**Chart comprehension data:**
_ _ _

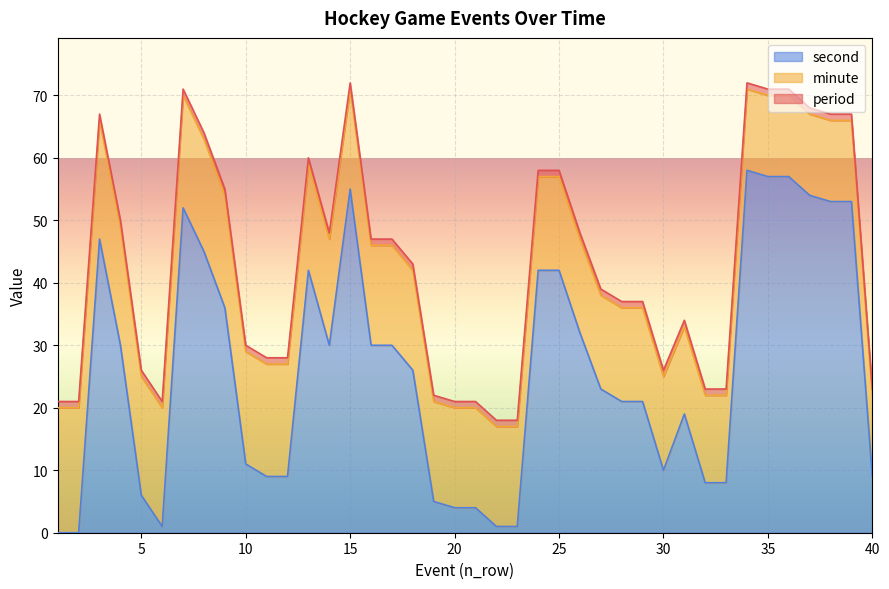

What is the value of the minute point at the 39th from the left?

13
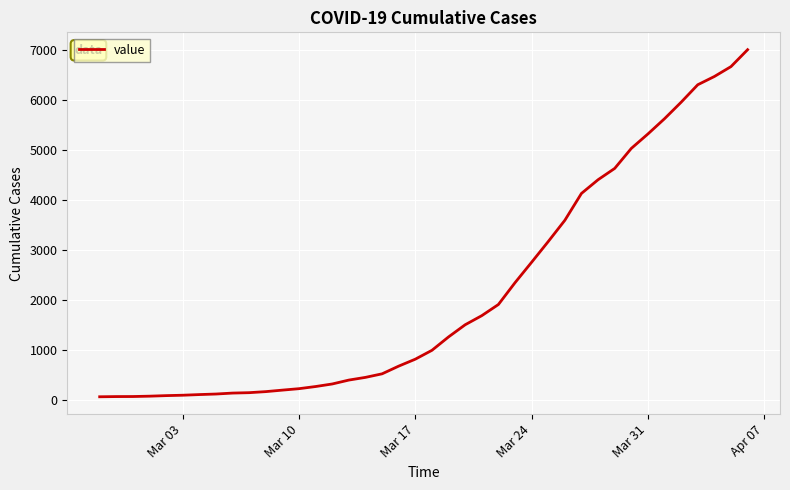

What is the maximum value shown in the chart?

7004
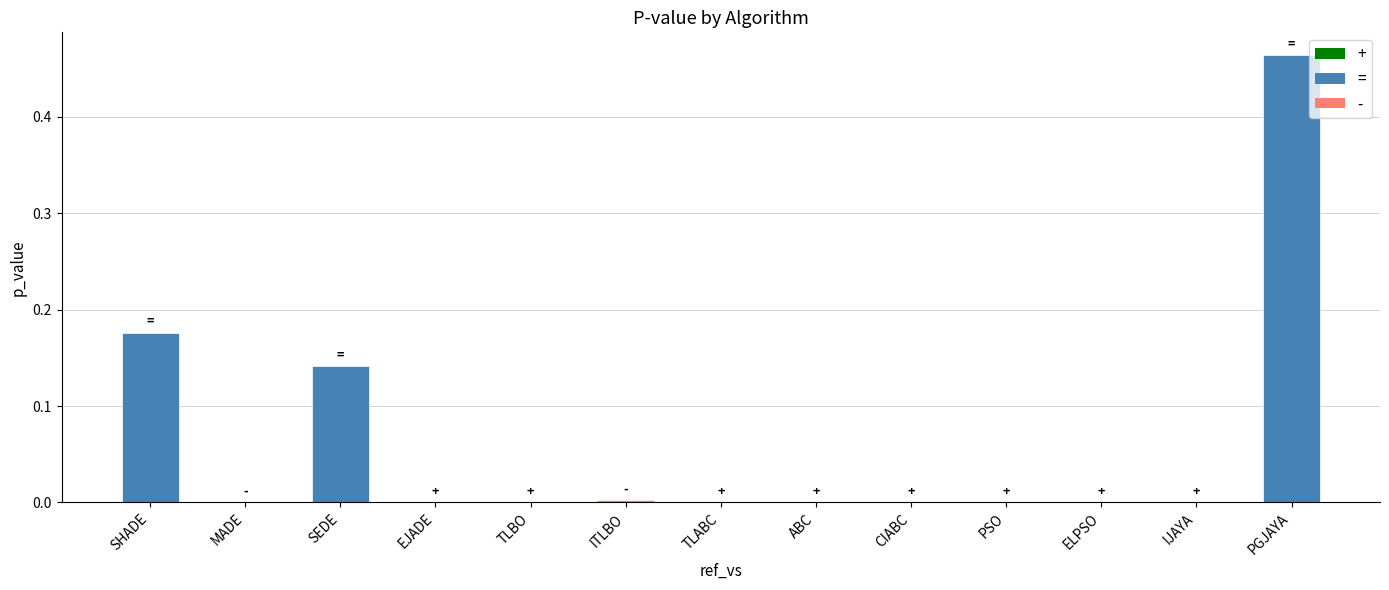

At which category does the chart reach its peak across all series?

PGJAYA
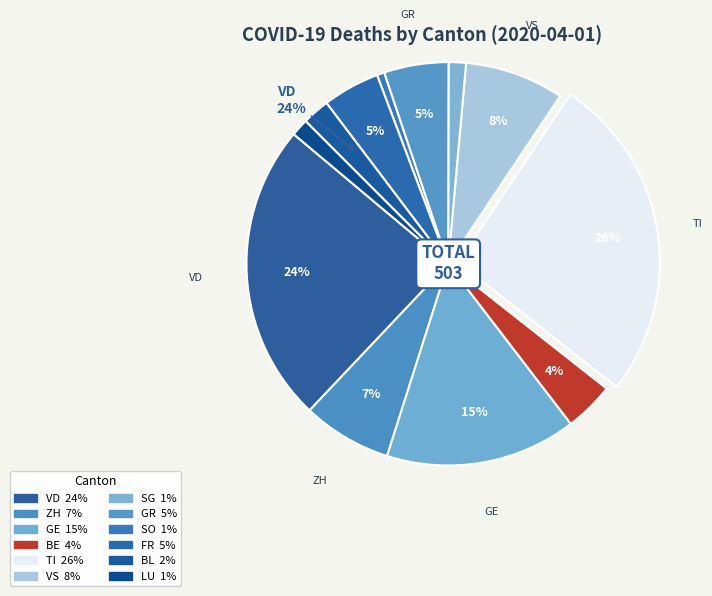

Which slice is the smallest?

SO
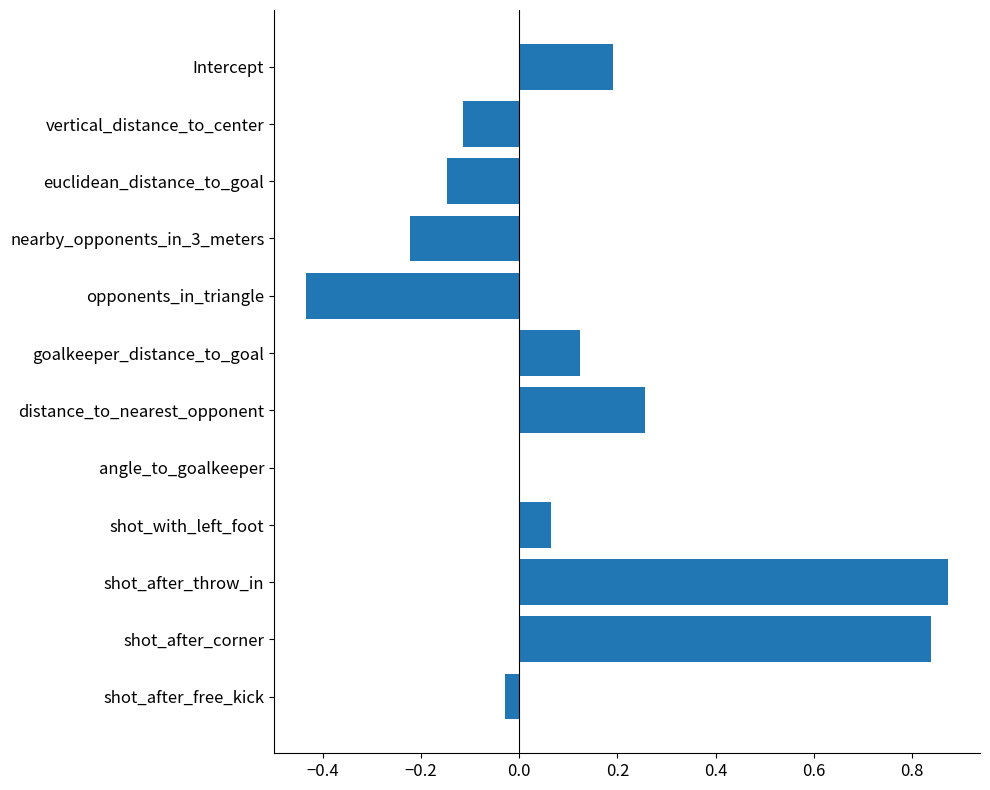

The chart shows a value of -0.7 at opponents_in_triangle. True or false?

False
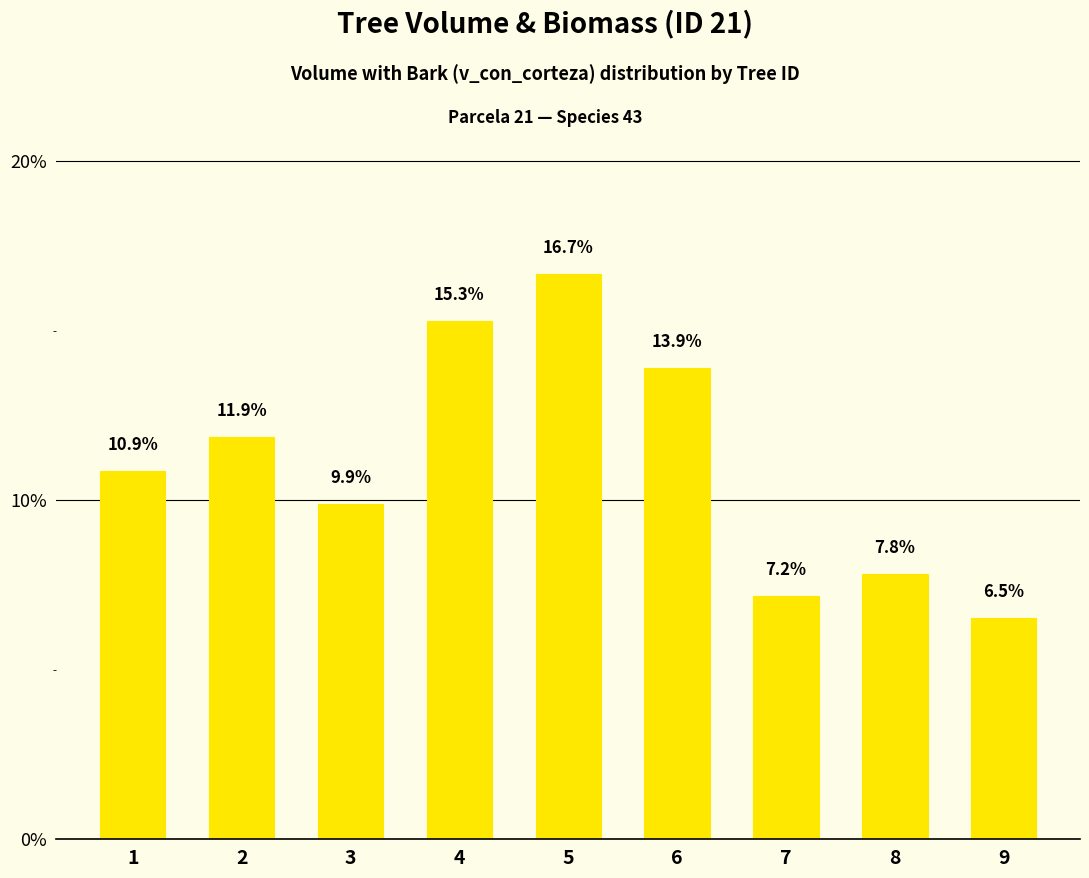

List the labels in order of value, smallest first.

9, 7, 8, 3, 1, 2, 6, 4, 5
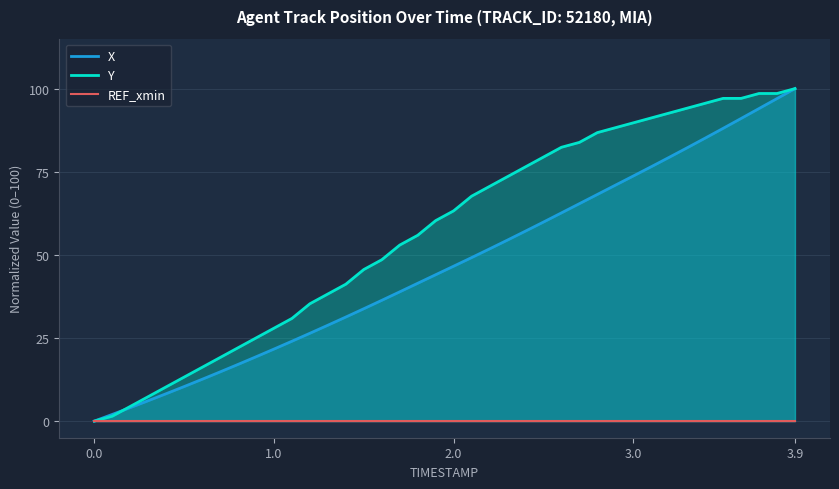

List the series in order of their peak value, lowest first.

REF_xmin, X, Y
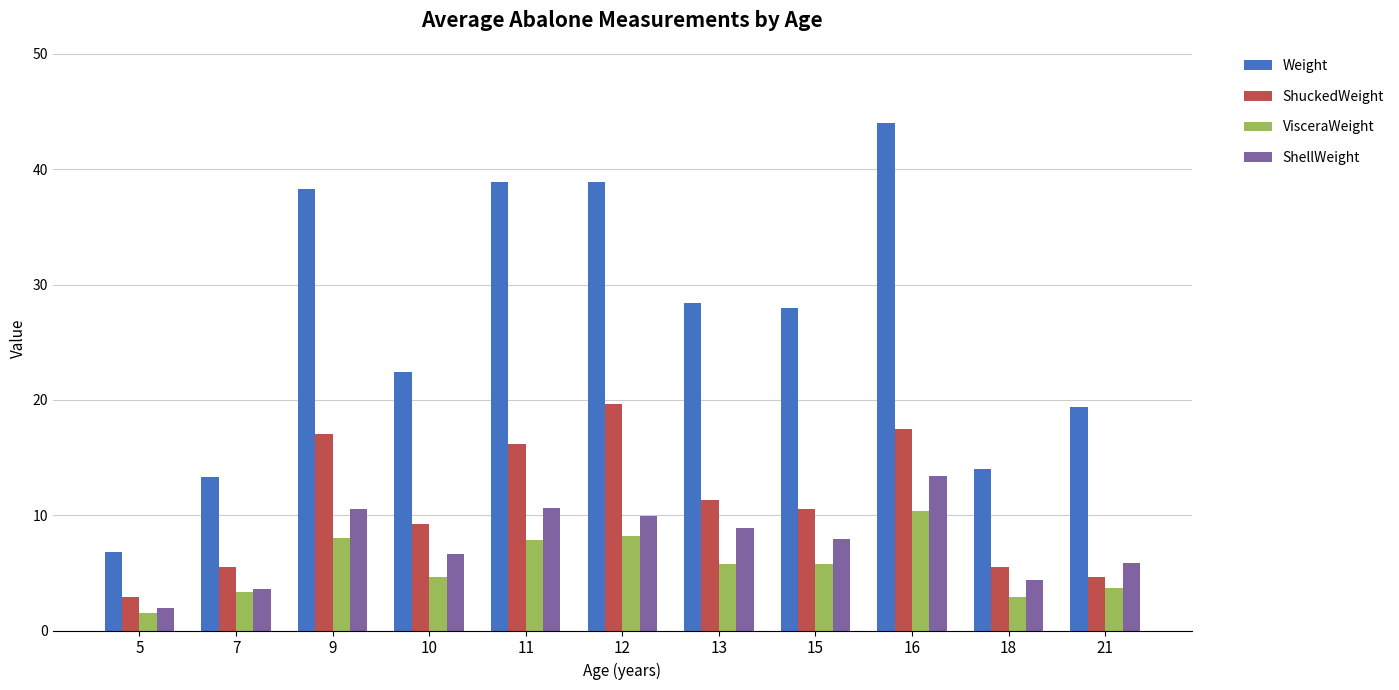

Read the ShuckedWeight value at 12.

19.6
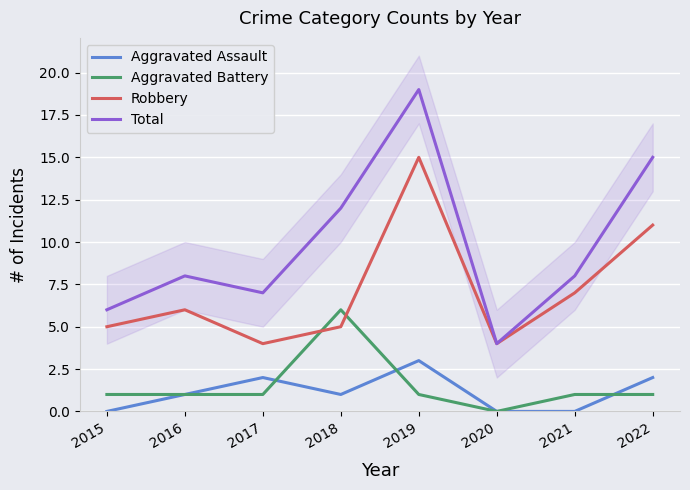

How many series are shown in this chart?

4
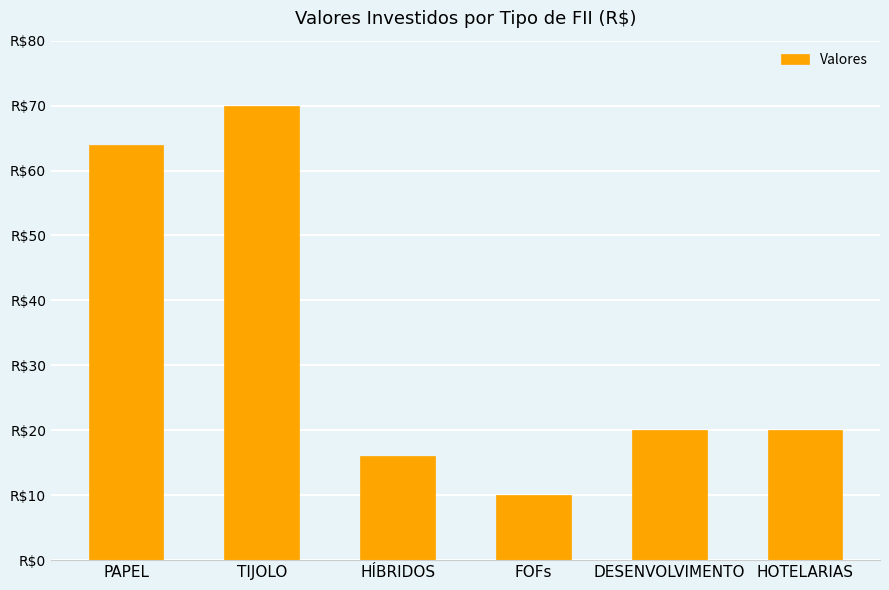

The chart shows a value of 70 at TIJOLO. True or false?

True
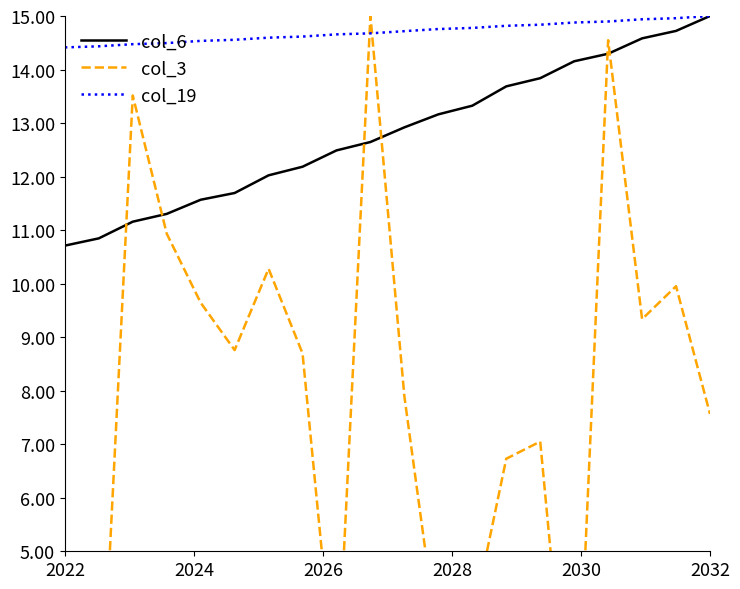

Which label corresponds to the largest value in the chart?

2032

_ _ _

**ASSIGNMENT:**
Rewrite everything from the line containing "How many series are shown in this chart?" down to the end of the records, changing "value" to "reading" and keeping all else the same. Leave the pictures out of your answer.

**OUTPUT FOR THIS TASK:**
How many series are shown in this chart?

4

The chart shows a reading of 70 at TIJOLO. True or false?

True

Which label corresponds to the largest reading in the chart?

2032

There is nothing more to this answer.